### Work order
Update the items below by replacing each occurrence of "MAPA" with "MAP", keeping all other text the same.

### Exercise inputs
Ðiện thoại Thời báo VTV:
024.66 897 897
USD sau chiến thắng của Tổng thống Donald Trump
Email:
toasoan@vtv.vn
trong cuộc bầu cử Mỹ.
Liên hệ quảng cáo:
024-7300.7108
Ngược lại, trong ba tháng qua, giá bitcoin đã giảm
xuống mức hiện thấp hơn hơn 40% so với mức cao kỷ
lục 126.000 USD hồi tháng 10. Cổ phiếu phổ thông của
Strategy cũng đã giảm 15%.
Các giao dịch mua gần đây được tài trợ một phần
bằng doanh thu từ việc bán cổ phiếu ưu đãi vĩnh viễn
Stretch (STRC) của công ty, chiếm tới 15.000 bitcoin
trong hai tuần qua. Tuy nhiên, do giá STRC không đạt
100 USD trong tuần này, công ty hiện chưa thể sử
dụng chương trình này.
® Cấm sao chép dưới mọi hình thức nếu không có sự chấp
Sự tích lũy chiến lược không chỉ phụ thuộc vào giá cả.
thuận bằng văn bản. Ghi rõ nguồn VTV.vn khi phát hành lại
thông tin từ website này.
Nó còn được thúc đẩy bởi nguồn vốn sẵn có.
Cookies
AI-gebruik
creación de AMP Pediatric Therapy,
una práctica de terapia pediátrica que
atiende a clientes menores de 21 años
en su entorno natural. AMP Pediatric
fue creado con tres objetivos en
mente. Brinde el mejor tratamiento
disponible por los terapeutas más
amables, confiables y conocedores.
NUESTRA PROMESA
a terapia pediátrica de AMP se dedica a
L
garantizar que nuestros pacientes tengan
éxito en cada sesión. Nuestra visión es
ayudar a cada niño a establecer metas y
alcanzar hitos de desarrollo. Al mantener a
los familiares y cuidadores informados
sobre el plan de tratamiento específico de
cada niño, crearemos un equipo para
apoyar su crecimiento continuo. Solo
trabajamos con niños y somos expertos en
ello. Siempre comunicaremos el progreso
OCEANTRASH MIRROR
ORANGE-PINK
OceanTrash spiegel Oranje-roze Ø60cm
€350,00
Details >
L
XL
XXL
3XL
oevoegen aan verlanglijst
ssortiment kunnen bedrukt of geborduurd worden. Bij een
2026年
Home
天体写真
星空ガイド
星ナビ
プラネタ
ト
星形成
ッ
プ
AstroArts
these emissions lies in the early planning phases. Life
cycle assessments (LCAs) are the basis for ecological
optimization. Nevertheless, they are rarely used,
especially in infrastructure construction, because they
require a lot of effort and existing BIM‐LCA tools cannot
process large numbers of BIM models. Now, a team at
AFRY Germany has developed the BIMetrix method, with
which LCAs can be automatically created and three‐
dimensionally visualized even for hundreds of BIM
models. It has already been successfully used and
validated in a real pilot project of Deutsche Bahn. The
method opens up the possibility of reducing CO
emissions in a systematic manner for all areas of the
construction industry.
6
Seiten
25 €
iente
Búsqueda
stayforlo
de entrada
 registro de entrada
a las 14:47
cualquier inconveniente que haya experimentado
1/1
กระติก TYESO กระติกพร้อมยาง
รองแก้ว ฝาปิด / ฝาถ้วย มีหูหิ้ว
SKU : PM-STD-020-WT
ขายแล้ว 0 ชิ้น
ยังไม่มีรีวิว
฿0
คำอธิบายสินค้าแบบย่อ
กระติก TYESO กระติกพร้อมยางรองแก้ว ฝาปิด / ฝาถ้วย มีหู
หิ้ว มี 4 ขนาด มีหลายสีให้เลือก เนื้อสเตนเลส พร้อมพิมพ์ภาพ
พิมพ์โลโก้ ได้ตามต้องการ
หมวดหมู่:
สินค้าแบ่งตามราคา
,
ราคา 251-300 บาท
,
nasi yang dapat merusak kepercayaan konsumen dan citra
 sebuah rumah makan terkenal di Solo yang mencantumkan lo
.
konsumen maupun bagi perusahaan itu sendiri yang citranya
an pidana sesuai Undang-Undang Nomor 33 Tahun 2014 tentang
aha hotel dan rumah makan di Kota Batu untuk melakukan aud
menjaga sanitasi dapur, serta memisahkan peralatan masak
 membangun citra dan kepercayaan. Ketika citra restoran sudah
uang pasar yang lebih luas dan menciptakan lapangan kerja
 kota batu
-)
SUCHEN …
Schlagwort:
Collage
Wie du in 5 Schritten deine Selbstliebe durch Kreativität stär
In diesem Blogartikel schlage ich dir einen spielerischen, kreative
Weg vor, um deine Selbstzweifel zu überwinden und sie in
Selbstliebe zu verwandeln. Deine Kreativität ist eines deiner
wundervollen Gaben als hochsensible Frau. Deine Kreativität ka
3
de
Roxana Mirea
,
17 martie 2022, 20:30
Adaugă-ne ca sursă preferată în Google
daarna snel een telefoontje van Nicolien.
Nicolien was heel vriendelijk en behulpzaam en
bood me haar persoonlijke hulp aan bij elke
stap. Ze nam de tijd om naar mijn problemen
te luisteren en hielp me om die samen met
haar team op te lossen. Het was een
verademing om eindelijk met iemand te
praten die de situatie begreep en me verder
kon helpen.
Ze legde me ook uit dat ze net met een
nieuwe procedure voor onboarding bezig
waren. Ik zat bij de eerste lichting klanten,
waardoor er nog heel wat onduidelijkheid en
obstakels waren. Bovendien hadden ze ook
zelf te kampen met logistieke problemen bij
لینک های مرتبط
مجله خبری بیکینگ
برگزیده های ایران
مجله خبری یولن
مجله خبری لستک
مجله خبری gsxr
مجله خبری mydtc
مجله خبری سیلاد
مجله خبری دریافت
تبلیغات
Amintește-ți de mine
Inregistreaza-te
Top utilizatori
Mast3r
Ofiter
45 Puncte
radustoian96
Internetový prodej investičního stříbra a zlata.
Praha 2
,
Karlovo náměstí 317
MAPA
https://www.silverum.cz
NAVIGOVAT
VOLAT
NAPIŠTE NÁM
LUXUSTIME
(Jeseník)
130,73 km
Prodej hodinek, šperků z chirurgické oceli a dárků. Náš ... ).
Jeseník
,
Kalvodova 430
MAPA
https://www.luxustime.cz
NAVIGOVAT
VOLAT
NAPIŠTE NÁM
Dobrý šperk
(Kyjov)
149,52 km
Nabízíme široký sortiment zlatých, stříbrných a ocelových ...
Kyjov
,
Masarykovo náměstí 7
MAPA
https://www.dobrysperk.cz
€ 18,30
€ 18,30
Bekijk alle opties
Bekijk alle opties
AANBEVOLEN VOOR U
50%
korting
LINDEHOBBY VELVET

### Exercise answer
Ðiện thoại Thời báo VTV:
024.66 897 897
USD sau chiến thắng của Tổng thống Donald Trump
Email:
toasoan@vtv.vn
trong cuộc bầu cử Mỹ.
Liên hệ quảng cáo:
024-7300.7108
Ngược lại, trong ba tháng qua, giá bitcoin đã giảm
xuống mức hiện thấp hơn hơn 40% so với mức cao kỷ
lục 126.000 USD hồi tháng 10. Cổ phiếu phổ thông của
Strategy cũng đã giảm 15%.
Các giao dịch mua gần đây được tài trợ một phần
bằng doanh thu từ việc bán cổ phiếu ưu đãi vĩnh viễn
Stretch (STRC) của công ty, chiếm tới 15.000 bitcoin
trong hai tuần qua. Tuy nhiên, do giá STRC không đạt
100 USD trong tuần này, công ty hiện chưa thể sử
dụng chương trình này.
® Cấm sao chép dưới mọi hình thức nếu không có sự chấp
Sự tích lũy chiến lược không chỉ phụ thuộc vào giá cả.
thuận bằng văn bản. Ghi rõ nguồn VTV.vn khi phát hành lại
thông tin từ website này.
Nó còn được thúc đẩy bởi nguồn vốn sẵn có.
Cookies
AI-gebruik
creación de AMP Pediatric Therapy,
una práctica de terapia pediátrica que
atiende a clientes menores de 21 años
en su entorno natural. AMP Pediatric
fue creado con tres objetivos en
mente. Brinde el mejor tratamiento
disponible por los terapeutas más
amables, confiables y conocedores.
NUESTRA PROMESA
a terapia pediátrica de AMP se dedica a
L
garantizar que nuestros pacientes tengan
éxito en cada sesión. Nuestra visión es
ayudar a cada niño a establecer metas y
alcanzar hitos de desarrollo. Al mantener a
los familiares y cuidadores informados
sobre el plan de tratamiento específico de
cada niño, crearemos un equipo para
apoyar su crecimiento continuo. Solo
trabajamos con niños y somos expertos en
ello. Siempre comunicaremos el progreso
OCEANTRASH MIRROR
ORANGE-PINK
OceanTrash spiegel Oranje-roze Ø60cm
€350,00
Details >
L
XL
XXL
3XL
oevoegen aan verlanglijst
ssortiment kunnen bedrukt of geborduurd worden. Bij een
2026年
Home
天体写真
星空ガイド
星ナビ
プラネタ
ト
星形成
ッ
プ
AstroArts
these emissions lies in the early planning phases. Life
cycle assessments (LCAs) are the basis for ecological
optimization. Nevertheless, they are rarely used,
especially in infrastructure construction, because they
require a lot of effort and existing BIM‐LCA tools cannot
process large numbers of BIM models. Now, a team at
AFRY Germany has developed the BIMetrix method, with
which LCAs can be automatically created and three‐
dimensionally visualized even for hundreds of BIM
models. It has already been successfully used and
validated in a real pilot project of Deutsche Bahn. The
method opens up the possibility of reducing CO
emissions in a systematic manner for all areas of the
construction industry.
6
Seiten
25 €
iente
Búsqueda
stayforlo
de entrada
 registro de entrada
a las 14:47
cualquier inconveniente que haya experimentado
1/1
กระติก TYESO กระติกพร้อมยาง
รองแก้ว ฝาปิด / ฝาถ้วย มีหูหิ้ว
SKU : PM-STD-020-WT
ขายแล้ว 0 ชิ้น
ยังไม่มีรีวิว
฿0
คำอธิบายสินค้าแบบย่อ
กระติก TYESO กระติกพร้อมยางรองแก้ว ฝาปิด / ฝาถ้วย มีหู
หิ้ว มี 4 ขนาด มีหลายสีให้เลือก เนื้อสเตนเลส พร้อมพิมพ์ภาพ
พิมพ์โลโก้ ได้ตามต้องการ
หมวดหมู่:
สินค้าแบ่งตามราคา
,
ราคา 251-300 บาท
,
nasi yang dapat merusak kepercayaan konsumen dan citra
 sebuah rumah makan terkenal di Solo yang mencantumkan lo
.
konsumen maupun bagi perusahaan itu sendiri yang citranya
an pidana sesuai Undang-Undang Nomor 33 Tahun 2014 tentang
aha hotel dan rumah makan di Kota Batu untuk melakukan aud
menjaga sanitasi dapur, serta memisahkan peralatan masak
 membangun citra dan kepercayaan. Ketika citra restoran sudah
uang pasar yang lebih luas dan menciptakan lapangan kerja
 kota batu
-)
SUCHEN …
Schlagwort:
Collage
Wie du in 5 Schritten deine Selbstliebe durch Kreativität stär
In diesem Blogartikel schlage ich dir einen spielerischen, kreative
Weg vor, um deine Selbstzweifel zu überwinden und sie in
Selbstliebe zu verwandeln. Deine Kreativität ist eines deiner
wundervollen Gaben als hochsensible Frau. Deine Kreativität ka
3
de
Roxana Mirea
,
17 martie 2022, 20:30
Adaugă-ne ca sursă preferată în Google
daarna snel een telefoontje van Nicolien.
Nicolien was heel vriendelijk en behulpzaam en
bood me haar persoonlijke hulp aan bij elke
stap. Ze nam de tijd om naar mijn problemen
te luisteren en hielp me om die samen met
haar team op te lossen. Het was een
verademing om eindelijk met iemand te
praten die de situatie begreep en me verder
kon helpen.
Ze legde me ook uit dat ze net met een
nieuwe procedure voor onboarding bezig
waren. Ik zat bij de eerste lichting klanten,
waardoor er nog heel wat onduidelijkheid en
obstakels waren. Bovendien hadden ze ook
zelf te kampen met logistieke problemen bij
لینک های مرتبط
مجله خبری بیکینگ
برگزیده های ایران
مجله خبری یولن
مجله خبری لستک
مجله خبری gsxr
مجله خبری mydtc
مجله خبری سیلاد
مجله خبری دریافت
تبلیغات
Amintește-ți de mine
Inregistreaza-te
Top utilizatori
Mast3r
Ofiter
45 Puncte
radustoian96
Internetový prodej investičního stříbra a zlata.
Praha 2
,
Karlovo náměstí 317
MAP
https://www.silverum.cz
NAVIGOVAT
VOLAT
NAPIŠTE NÁM
LUXUSTIME
(Jeseník)
130,73 km
Prodej hodinek, šperků z chirurgické oceli a dárků. Náš ... ).
Jeseník
,
Kalvodova 430
MAP
https://www.luxustime.cz
NAVIGOVAT
VOLAT
NAPIŠTE NÁM
Dobrý šperk
(Kyjov)
149,52 km
Nabízíme široký sortiment zlatých, stříbrných a ocelových ...
Kyjov
,
Masarykovo náměstí 7
MAP
https://www.dobrysperk.cz
€ 18,30
€ 18,30
Bekijk alle opties
Bekijk alle opties
AANBEVOLEN VOOR U
50%
korting
LINDEHOBBY VELVET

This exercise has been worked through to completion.